Running Face Segmentation Over A Russian Television News Broadcast Using "FaceDetect"

One of the most basic questions in visual storytelling is the degree to which narratives are told through people speaking to the camera. How often do people feature on television news in any form in a typical day? To explore this question, we selected an episode of Russia 1's 60 Minutes program from 8PM last night that is browsable through the Visual Explorer and ran it through an off-the-shelf face detection tool. Note that this is facial "detection" rather than "recognition": we are merely flagging that a human face appeared in an image and drawing a box around it, not attempting to identify who that person is.

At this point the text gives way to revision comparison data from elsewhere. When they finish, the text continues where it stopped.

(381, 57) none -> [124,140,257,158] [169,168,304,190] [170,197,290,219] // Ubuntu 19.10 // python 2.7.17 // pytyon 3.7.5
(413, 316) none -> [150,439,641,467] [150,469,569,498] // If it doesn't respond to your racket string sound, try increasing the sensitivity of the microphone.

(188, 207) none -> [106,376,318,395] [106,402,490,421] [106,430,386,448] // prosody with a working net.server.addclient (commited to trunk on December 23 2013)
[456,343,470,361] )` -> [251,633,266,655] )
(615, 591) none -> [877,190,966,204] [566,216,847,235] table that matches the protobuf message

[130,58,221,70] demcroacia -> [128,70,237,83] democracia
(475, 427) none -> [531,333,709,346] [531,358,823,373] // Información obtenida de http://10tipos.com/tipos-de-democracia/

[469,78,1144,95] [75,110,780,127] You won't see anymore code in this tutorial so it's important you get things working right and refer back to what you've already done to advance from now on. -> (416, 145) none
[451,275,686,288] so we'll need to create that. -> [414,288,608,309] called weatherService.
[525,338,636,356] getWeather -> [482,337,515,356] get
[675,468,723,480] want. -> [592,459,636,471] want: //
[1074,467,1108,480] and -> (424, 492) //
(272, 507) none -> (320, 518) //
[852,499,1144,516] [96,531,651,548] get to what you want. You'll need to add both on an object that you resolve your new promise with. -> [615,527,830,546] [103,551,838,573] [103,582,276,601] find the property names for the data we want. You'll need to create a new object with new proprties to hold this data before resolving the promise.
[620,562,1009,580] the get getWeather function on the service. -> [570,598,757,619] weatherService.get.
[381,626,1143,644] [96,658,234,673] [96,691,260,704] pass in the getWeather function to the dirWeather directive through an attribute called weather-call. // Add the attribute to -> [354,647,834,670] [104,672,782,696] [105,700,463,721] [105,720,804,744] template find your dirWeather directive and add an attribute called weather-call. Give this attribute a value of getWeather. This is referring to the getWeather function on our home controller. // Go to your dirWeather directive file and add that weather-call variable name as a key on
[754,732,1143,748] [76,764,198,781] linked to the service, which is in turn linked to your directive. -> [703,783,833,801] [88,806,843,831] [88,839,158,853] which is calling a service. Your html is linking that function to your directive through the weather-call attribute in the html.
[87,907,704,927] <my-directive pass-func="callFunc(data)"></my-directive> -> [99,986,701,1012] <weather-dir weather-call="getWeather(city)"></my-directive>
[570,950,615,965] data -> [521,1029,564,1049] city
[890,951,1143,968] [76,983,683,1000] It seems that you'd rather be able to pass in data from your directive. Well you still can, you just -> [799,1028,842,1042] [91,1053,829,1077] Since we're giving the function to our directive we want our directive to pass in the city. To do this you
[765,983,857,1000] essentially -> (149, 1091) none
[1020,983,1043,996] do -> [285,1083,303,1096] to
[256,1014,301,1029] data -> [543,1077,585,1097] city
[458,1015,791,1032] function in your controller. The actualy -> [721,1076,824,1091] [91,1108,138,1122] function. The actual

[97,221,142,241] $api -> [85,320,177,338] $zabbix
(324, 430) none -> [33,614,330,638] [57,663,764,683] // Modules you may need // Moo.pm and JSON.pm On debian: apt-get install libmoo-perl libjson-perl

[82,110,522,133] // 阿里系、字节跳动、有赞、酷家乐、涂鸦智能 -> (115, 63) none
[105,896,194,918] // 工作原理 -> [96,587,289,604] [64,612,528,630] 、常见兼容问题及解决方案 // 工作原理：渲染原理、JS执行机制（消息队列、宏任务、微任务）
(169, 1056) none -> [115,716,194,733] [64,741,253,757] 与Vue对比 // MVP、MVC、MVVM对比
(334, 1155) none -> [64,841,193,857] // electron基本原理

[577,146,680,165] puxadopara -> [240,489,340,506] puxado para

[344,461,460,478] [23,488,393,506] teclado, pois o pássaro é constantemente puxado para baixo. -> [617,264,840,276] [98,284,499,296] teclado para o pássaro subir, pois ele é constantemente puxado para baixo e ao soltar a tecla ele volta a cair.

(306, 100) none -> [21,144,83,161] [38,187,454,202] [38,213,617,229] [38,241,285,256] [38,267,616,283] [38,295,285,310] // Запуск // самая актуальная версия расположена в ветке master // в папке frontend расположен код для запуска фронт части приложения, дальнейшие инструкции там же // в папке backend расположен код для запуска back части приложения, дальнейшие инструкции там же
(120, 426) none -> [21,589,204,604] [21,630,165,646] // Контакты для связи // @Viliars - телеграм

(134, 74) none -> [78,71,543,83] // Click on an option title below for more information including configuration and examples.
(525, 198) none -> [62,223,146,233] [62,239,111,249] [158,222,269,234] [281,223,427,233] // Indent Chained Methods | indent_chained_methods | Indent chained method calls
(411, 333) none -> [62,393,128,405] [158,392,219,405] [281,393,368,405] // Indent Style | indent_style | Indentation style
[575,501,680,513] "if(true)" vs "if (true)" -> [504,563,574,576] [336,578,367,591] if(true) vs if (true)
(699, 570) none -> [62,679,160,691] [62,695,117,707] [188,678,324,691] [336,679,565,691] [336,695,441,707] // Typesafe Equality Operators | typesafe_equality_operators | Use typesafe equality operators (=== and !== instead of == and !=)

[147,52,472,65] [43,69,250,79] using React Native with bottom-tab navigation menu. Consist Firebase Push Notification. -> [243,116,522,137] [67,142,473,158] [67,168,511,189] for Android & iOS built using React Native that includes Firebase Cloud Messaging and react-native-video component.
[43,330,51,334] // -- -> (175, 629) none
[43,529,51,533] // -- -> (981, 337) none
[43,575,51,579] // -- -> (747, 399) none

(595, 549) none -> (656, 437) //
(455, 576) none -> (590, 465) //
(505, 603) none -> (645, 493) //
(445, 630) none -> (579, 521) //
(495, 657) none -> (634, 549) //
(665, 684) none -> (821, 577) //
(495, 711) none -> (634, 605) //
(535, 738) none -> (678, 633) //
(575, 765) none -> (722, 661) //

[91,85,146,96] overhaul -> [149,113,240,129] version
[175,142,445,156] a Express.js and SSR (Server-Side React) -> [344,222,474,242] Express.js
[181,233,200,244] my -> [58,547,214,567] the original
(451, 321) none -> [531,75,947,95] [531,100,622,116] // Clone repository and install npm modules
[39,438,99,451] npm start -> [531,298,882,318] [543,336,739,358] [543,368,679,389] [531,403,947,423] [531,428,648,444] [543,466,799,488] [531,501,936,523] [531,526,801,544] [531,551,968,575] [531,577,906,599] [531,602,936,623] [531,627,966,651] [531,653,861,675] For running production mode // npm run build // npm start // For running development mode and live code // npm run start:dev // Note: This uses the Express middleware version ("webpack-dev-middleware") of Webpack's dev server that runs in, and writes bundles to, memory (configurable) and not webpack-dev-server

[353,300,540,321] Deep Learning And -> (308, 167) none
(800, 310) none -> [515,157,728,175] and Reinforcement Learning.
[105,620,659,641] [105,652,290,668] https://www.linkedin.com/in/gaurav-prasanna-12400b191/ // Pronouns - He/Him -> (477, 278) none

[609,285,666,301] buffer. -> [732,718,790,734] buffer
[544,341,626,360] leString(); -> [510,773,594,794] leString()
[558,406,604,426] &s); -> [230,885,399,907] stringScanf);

Recall that the Visual Explorer works by extracting one frame every 4 seconds and making this available as a thumbnail grid and a downloadable ZIP file of the original full-resolution extracted frames used to make the thumbnails. You can click on the download icon at the top right of the Visual Explorer display for the broadcast to find the link to download this ZIP file. Download and unpack it:

cd RUSSIA1_20221010_170000_Vesti_v_2000
mkdir ANNOT

We are going to use the open and off-the-shelf "facedetect" tool for facial detection. While this is an older system and struggles with rotated or occluded faces, it is readily available on any Linux system, trivial to install, does not require GPU acceleration and can process an entire hour-long broadcast in just under 30 seconds with full image annotation and debugging enabled, making it ideal for exploratory analysis:

apt-get -y install facedetect
apt-get -y install parallel

We can run it on a single frame, taking just 0.7 seconds (the "-o" option tells it to generate an annotated version of the frame with bounding boxes around the detected frames and the "-d" option tells it to add diagnostic statistics beneath each bounding box):

time facedetect -o RUSSIA1_20221010_170000_Vesti_v_2000-000001.annot.jpg -d RUSSIA1_20221010_170000_Vesti_v_2000-000001.jpg
448 144 177 177
270 94 158 158

The two output rows are the pixel dimensions of the bounding box around the two detected faces, which can be seen in the final annotated frame below:

Using GNU parallel we can trivially run this pipeline across the entire broadcast:

find . -maxdepth 1 -name "*.jpg" | sort -V | parallel --eta 'facedetect -o ./ANNOT/{.}.annot.jpg -d {}'

As you can see, running facedetect is trivial. We use "find" to bypass the shell's globbing limitations and GNU parallel to run facedetect over all of the frames in parallel across all available CPUs. Like above, we ask facedetect to output an annotated version of each frame that draws a box around each detected face and writes out a set of diagnostic information about each detected face.

That is literally all there is to it! The end result is a directory of annotated images.

To make it easier to understand how these annotations might be useful in understanding the visual narrative of a broadcast (as well as to better understand its limitations), we use ffmpeg to assemble these frames into a movie:

cat $(find ./ANNOT/ -maxdepth 1 -name "*.jpg" | sort -V) | ffmpeg -framerate 2 -i - -vcodec libx264 -vf "pad=ceil(iw/2)*2:ceil(ih/2)*2" -y RUSSIA1_20221010_170000_Vesti_v_2000.facedetect.mp4

You can see the final result below, taking just 35 seconds from downloading the ZIP file to viewing the final annotated MP4 file!